GELIFES Seminars - Ivana Jaric
Ivana Jaric (University of Zurich)
Ovarian hormone status
From unwanted noise to necessity in neuroscience research on sex differences
For decades, female subjects have been systematically excluded from preclinical neuroscience research, largely due to the assumption that ovarian hormone fluctuations would introduce unwanted variability, requiring larger cohorts and more complex study designs. Although recent evidence highlights that ovarian hormone status shapes brain physiology and contributes to psychiatric disorder risk, it remains largely overlooked in preclinical settings.

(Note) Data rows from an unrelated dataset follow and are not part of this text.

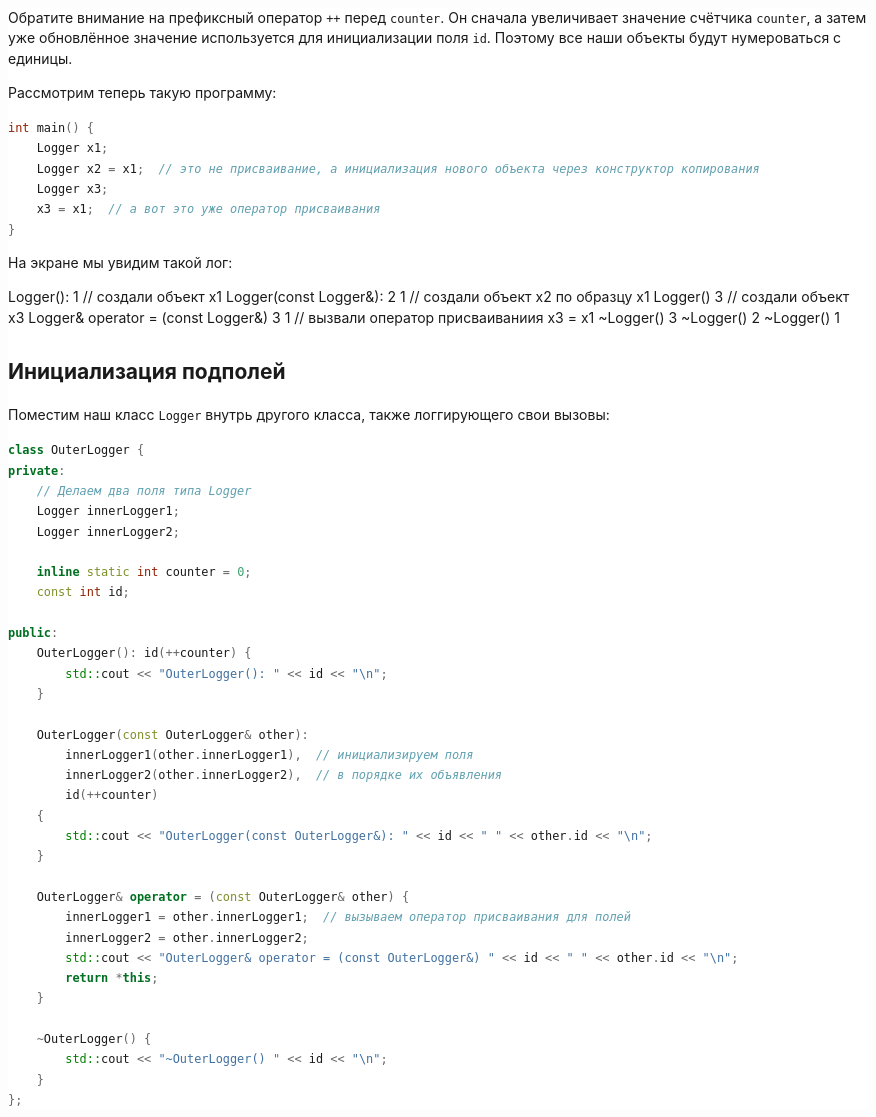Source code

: Обратите внимание на префиксный оператор `++` перед `counter`. Он сначала увеличивает значение счётчика `counter`, а затем уже обновлённое значение используется для инициализации поля `id`. Поэтому все наши объекты будут нумероваться с единицы.

Рассмотрим теперь такую программу:

```cpp
int main() {
    Logger x1;
    Logger x2 = x1;  // это не присваивание, а инициализация нового объекта через конструктор копирования
    Logger x3;
    x3 = x1;  // а вот это уже оператор присваивания
}
```

На экране мы увидим такой лог:

Logger(): 1  // создали объект x1
Logger(const Logger&): 2 1  // создали объект x2 по образцу x1
Logger() 3  // создали объект x3
Logger& operator = (const Logger&) 3 1  // вызвали оператор присваиваниия x3 = x1
~Logger() 3
~Logger() 2
~Logger() 1

## Инициализация подполей

Поместим наш класс `Logger` внутрь другого класса, также логгирующего свои вызовы:

```cpp
class OuterLogger {
private:
    // Делаем два поля типа Logger
    Logger innerLogger1;
    Logger innerLogger2;

    inline static int counter = 0;
    const int id;

public:
    OuterLogger(): id(++counter) {
        std::cout << "OuterLogger(): " << id << "\n";
    }

    OuterLogger(const OuterLogger& other):
        innerLogger1(other.innerLogger1),  // инициализируем поля
        innerLogger2(other.innerLogger2),  // в порядке их объявления
        id(++counter)
    {
        std::cout << "OuterLogger(const OuterLogger&): " << id << " " << other.id << "\n";
    }

    OuterLogger& operator = (const OuterLogger& other) {
        innerLogger1 = other.innerLogger1;  // вызываем оператор присваивания для полей
        innerLogger2 = other.innerLogger2;
        std::cout << "OuterLogger& operator = (const OuterLogger&) " << id << " " << other.id << "\n";
        return *this;
    }

    ~OuterLogger() {
        std::cout << "~OuterLogger() " << id << "\n";
    }
};

```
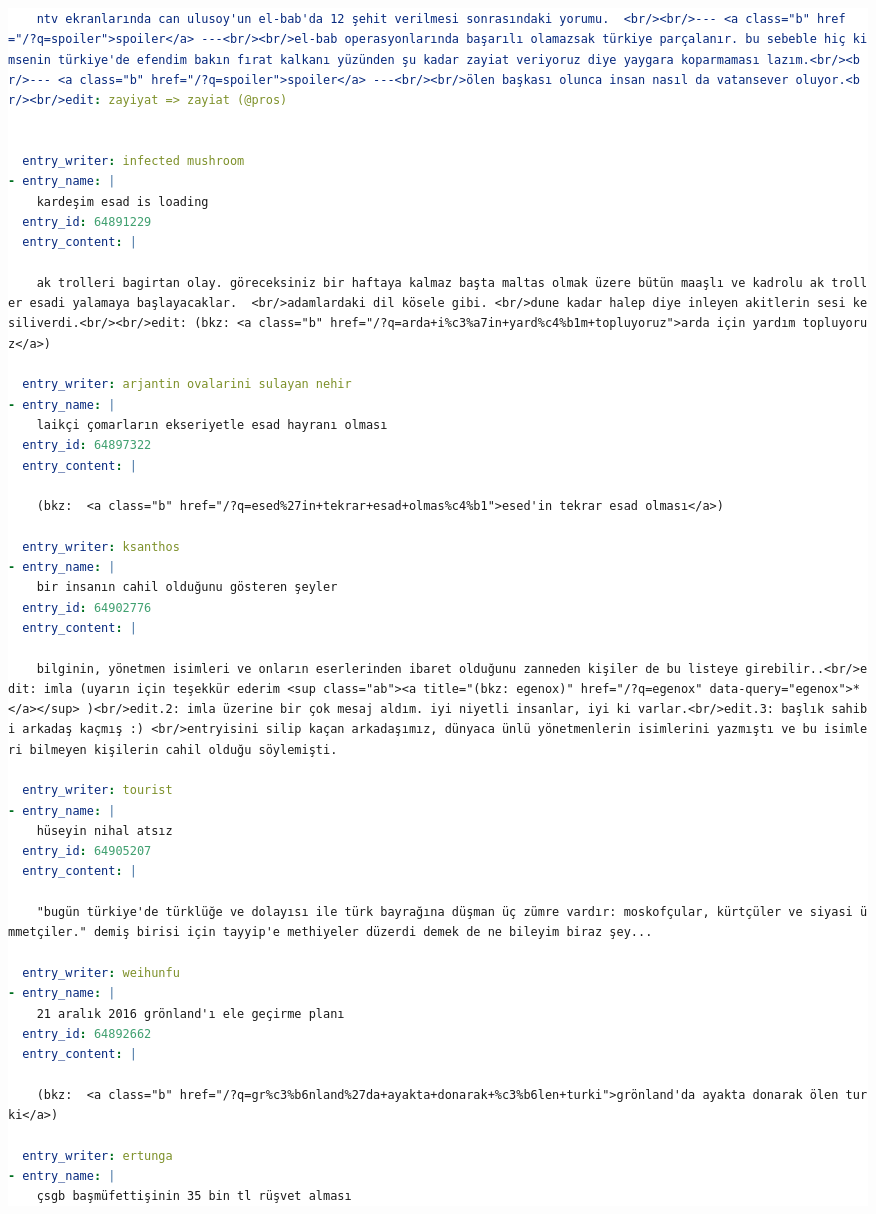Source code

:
```yaml
    ntv ekranlarında can ulusoy'un el-bab'da 12 şehit verilmesi sonrasındaki yorumu.  <br/><br/>--- <a class="b" href="/?q=spoiler">spoiler</a> ---<br/><br/>el-bab operasyonlarında başarılı olamazsak türkiye parçalanır. bu sebeble hiç kimsenin türkiye'de efendim bakın fırat kalkanı yüzünden şu kadar zayiat veriyoruz diye yaygara koparmaması lazım.<br/><br/>--- <a class="b" href="/?q=spoiler">spoiler</a> ---<br/><br/>ölen başkası olunca insan nasıl da vatansever oluyor.<br/><br/>edit: zayiyat => zayiat (@pros)
  
   
  entry_writer: infected mushroom
- entry_name: |
    kardeşim esad is loading
  entry_id: 64891229
  entry_content: |
    
    ak trolleri bagirtan olay. göreceksiniz bir haftaya kalmaz başta maltas olmak üzere bütün maaşlı ve kadrolu ak troller esadi yalamaya başlayacaklar.  <br/>adamlardaki dil kösele gibi. <br/>dune kadar halep diye inleyen akitlerin sesi kesiliverdi.<br/><br/>edit: (bkz: <a class="b" href="/?q=arda+i%c3%a7in+yard%c4%b1m+topluyoruz">arda için yardım topluyoruz</a>)
   
  entry_writer: arjantin ovalarini sulayan nehir
- entry_name: |
    laikçi çomarların ekseriyetle esad hayranı olması
  entry_id: 64897322
  entry_content: |
    
    (bkz:  <a class="b" href="/?q=esed%27in+tekrar+esad+olmas%c4%b1">esed'in tekrar esad olması</a>)
   
  entry_writer: ksanthos
- entry_name: |
    bir insanın cahil olduğunu gösteren şeyler
  entry_id: 64902776
  entry_content: |
    
    bilginin, yönetmen isimleri ve onların eserlerinden ibaret olduğunu zanneden kişiler de bu listeye girebilir..<br/>edit: imla (uyarın için teşekkür ederim <sup class="ab"><a title="(bkz: egenox)" href="/?q=egenox" data-query="egenox">*</a></sup> )<br/>edit.2: imla üzerine bir çok mesaj aldım. iyi niyetli insanlar, iyi ki varlar.<br/>edit.3: başlık sahibi arkadaş kaçmış :) <br/>entryisini silip kaçan arkadaşımız, dünyaca ünlü yönetmenlerin isimlerini yazmıştı ve bu isimleri bilmeyen kişilerin cahil olduğu söylemişti.
   
  entry_writer: tourist
- entry_name: |
    hüseyin nihal atsız
  entry_id: 64905207
  entry_content: |
    
    "bugün türkiye'de türklüğe ve dolayısı ile türk bayrağına düşman üç zümre vardır: moskofçular, kürtçüler ve siyasi ümmetçiler." demiş birisi için tayyip'e methiyeler düzerdi demek de ne bileyim biraz şey...
    
  entry_writer: weihunfu
- entry_name: |
    21 aralık 2016 grönland'ı ele geçirme planı
  entry_id: 64892662
  entry_content: |
    
    (bkz:  <a class="b" href="/?q=gr%c3%b6nland%27da+ayakta+donarak+%c3%b6len+turki">grönland'da ayakta donarak ölen turki</a>)
   
  entry_writer: ertunga
- entry_name: |
    çsgb başmüfettişinin 35 bin tl rüşvet alması
```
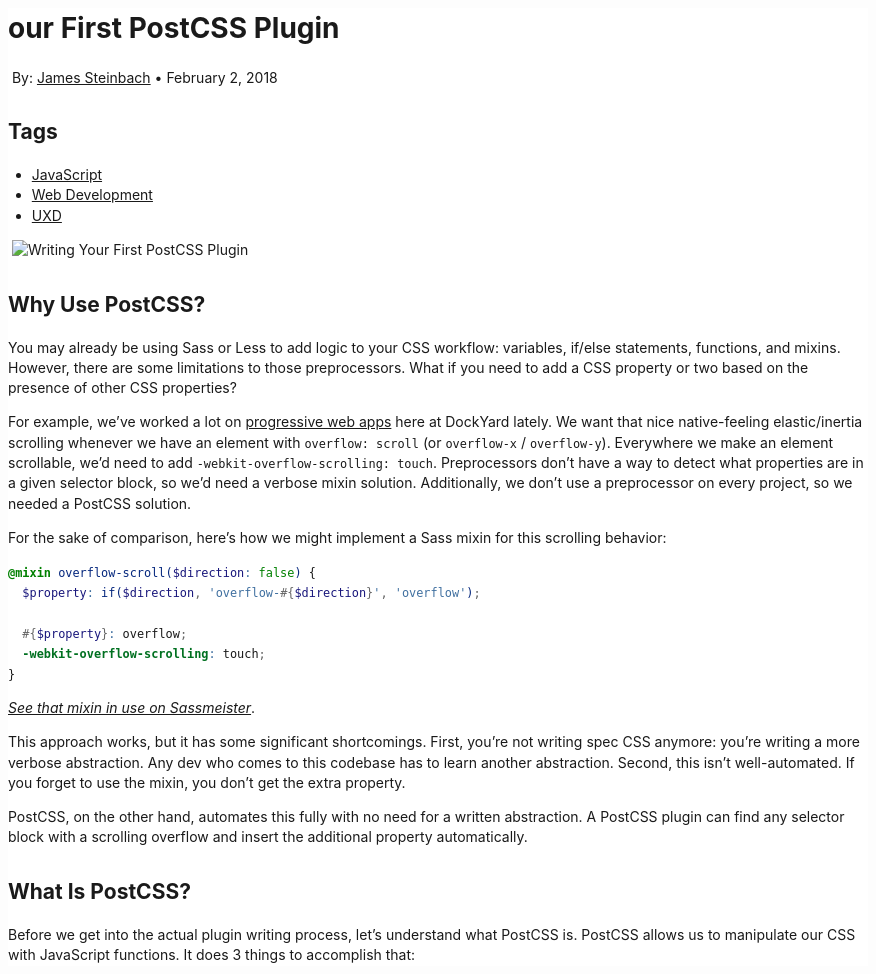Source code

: # our First PostCSS Plugin      

​        By:         [James Steinbach](https://dockyard.com/blog/authors/james-steinbach)        •        February 2, 2018       

## Tags

- [                JavaScript ](https://dockyard.com/blog/categories/javascript)            
- [                Web Development ](https://dockyard.com/blog/categories/web-development)            
- [                UXD ](https://dockyard.com/blog/categories/uxd)            

​          ![Writing Your First PostCSS Plugin](https://assets.dockyard.com/images/20180201_postcss-tool_writing-your-first-postcss-plugin.jpg)      

## Why Use PostCSS?

You may already be using Sass or Less to add logic to your CSS  workflow: variables, if/else statements, functions, and mixins. However, there are some limitations to those preprocessors. What if you need to  add a CSS property or two based on the presence of other CSS properties? 

For example, we’ve worked a lot on [progressive web apps](https://dockyard.com/progressive-web-apps) here at DockYard lately. We want that nice native-feeling elastic/inertia scrolling whenever we have an element with `overflow: scroll` (or `overflow-x` / `overflow-y`). Everywhere we make an element scrollable, we’d need to add `-webkit-overflow-scrolling: touch`. Preprocessors don’t have a way to detect what properties are in a given selector block, so we’d need a verbose mixin solution. Additionally, we don’t use a preprocessor on every project, so we needed a PostCSS  solution.

For the sake of comparison, here’s how we might implement a Sass mixin for this scrolling behavior:

```scss
@mixin overflow-scroll($direction: false) {
  $property: if($direction, 'overflow-#{$direction}', 'overflow');

  #{$property}: overflow;
  -webkit-overflow-scrolling: touch;
}
```

*[See that mixin in use on Sassmeister](https://www.sassmeister.com/gist/3b69f51fab9ca39d6b1e9348d62f3187)*.

This approach works, but it has some significant shortcomings. First, you’re not writing spec CSS anymore: you’re writing a more verbose  abstraction. Any dev who comes to this codebase has to learn another  abstraction. Second, this isn’t well-automated. If you forget to use the mixin, you don’t get the extra property.

PostCSS, on the other hand, automates this fully with no need for a  written abstraction. A PostCSS plugin can find any selector block with a scrolling overflow and insert the additional property automatically.

## What Is PostCSS?

Before we get into the actual plugin writing process, let’s  understand what PostCSS is. PostCSS allows us to manipulate our CSS with JavaScript functions. It does 3 things to accomplish that:
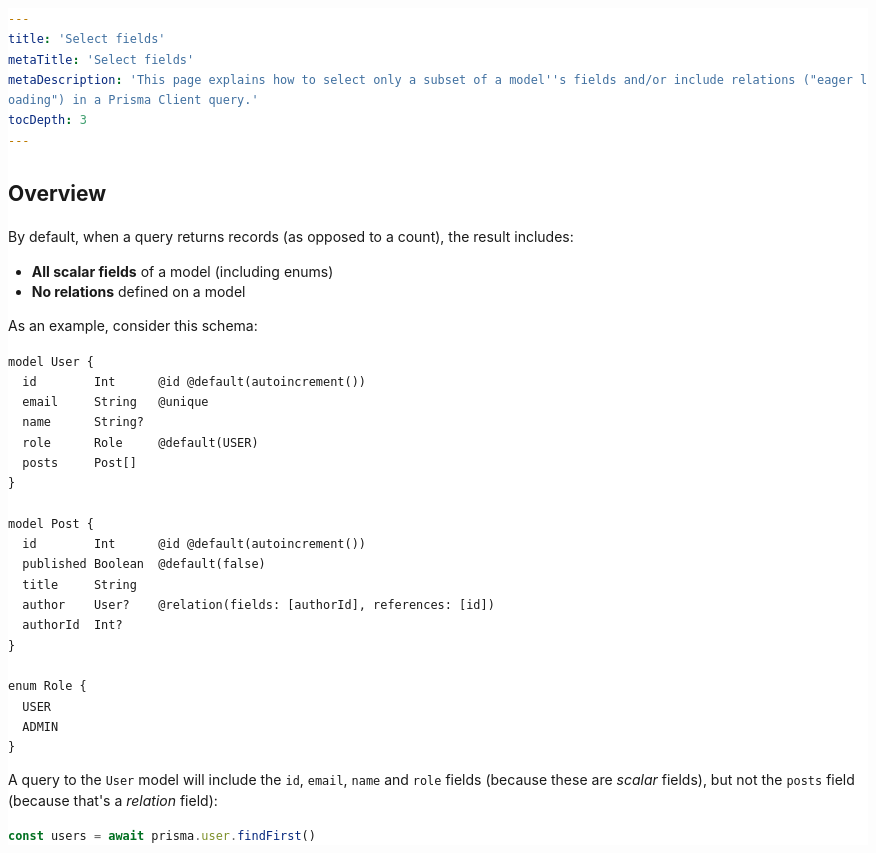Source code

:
 ```yaml
---
title: 'Select fields'
metaTitle: 'Select fields'
metaDescription: 'This page explains how to select only a subset of a model''s fields and/or include relations ("eager loading") in a Prisma Client query.'
tocDepth: 3
---
```


## Overview

By default, when a query returns records (as opposed to a count), the result includes:

- **All scalar fields** of a model (including enums)
- **No relations** defined on a model

As an example, consider this schema:

```prisma
model User {
  id        Int      @id @default(autoincrement())
  email     String   @unique
  name      String?
  role      Role     @default(USER)
  posts     Post[]
}

model Post {
  id        Int      @id @default(autoincrement())
  published Boolean  @default(false)
  title     String
  author    User?    @relation(fields: [authorId], references: [id])
  authorId  Int?
}

enum Role {
  USER
  ADMIN
}
```

A query to the `User` model will include the `id`, `email`, `name` and `role` fields (because these are _scalar_ fields), but not the `posts` field (because that's a _relation_ field):

<CodeWithResult expanded="{true}" outputResultText="query">
<cmd>

```ts
const users = await prisma.user.findFirst()
```

</cmd>
<cmdResult>
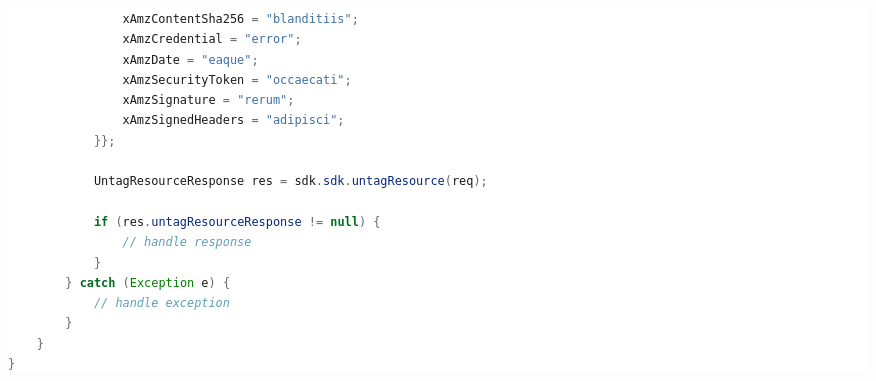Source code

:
 ```java
                xAmzContentSha256 = "blanditiis";
                xAmzCredential = "error";
                xAmzDate = "eaque";
                xAmzSecurityToken = "occaecati";
                xAmzSignature = "rerum";
                xAmzSignedHeaders = "adipisci";
            }};            

            UntagResourceResponse res = sdk.sdk.untagResource(req);

            if (res.untagResourceResponse != null) {
                // handle response
            }
        } catch (Exception e) {
            // handle exception
        }
    }
}
```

In this talk, Dr. Jaric will discuss how the ovarian reproductive cycle, and its natural or pharmacological disruption, drive changes in hippocampal molecular and structural plasticity in ways that may underlie female-specific vulnerability to anxiety and depression. She will further demonstrate how accounting for, or ignoring, ovarian hormone status critically affects reproducibility, generalizability, and translational relevance in sex-inclusive study designs. Finally, Dr. Jaric will outline strategies for integrating endocrine state into preclinical and broader neuroscience research to enhance data interpretability and deepen our understanding of sex differences.
Biosketch:
Dr. Ivana Jaric is a Group Leader at the Institute of Laboratory Animal Science at the University of Zurich. She earned her PhD in biology, with a focus on female reproductive endocrinology, at the University of Belgrade. During her postdoctoral work at Fordham University, she identified sex-specific epigenetic regulation in the female mouse hippocampus across the estrous cycle, providing new insight into female vulnerability to psychiatric disorders. At the University of Bern, she explored the links between phenotypic plasticity and poor reproducibility and established an independent research line examining how environmental conditions shape reproductive and behavioral phenotypes, with implications for sex-inclusive studies. Currently, her group focuses on improving the translational relevance of rodent studies that include both sexes and on elucidating epigenetic mechanisms underlying female-specific susceptibility to psychiatric disorders. More specifically, she investigates how ovarian hormonal dynamics influence mood disorder risk under physiological conditions, during cycle disruption, and in the context of endometriosis. She also chairs the EU SABV COST Action, the first European network dedicated to strengthening SABV policy in preclinical biomedical research.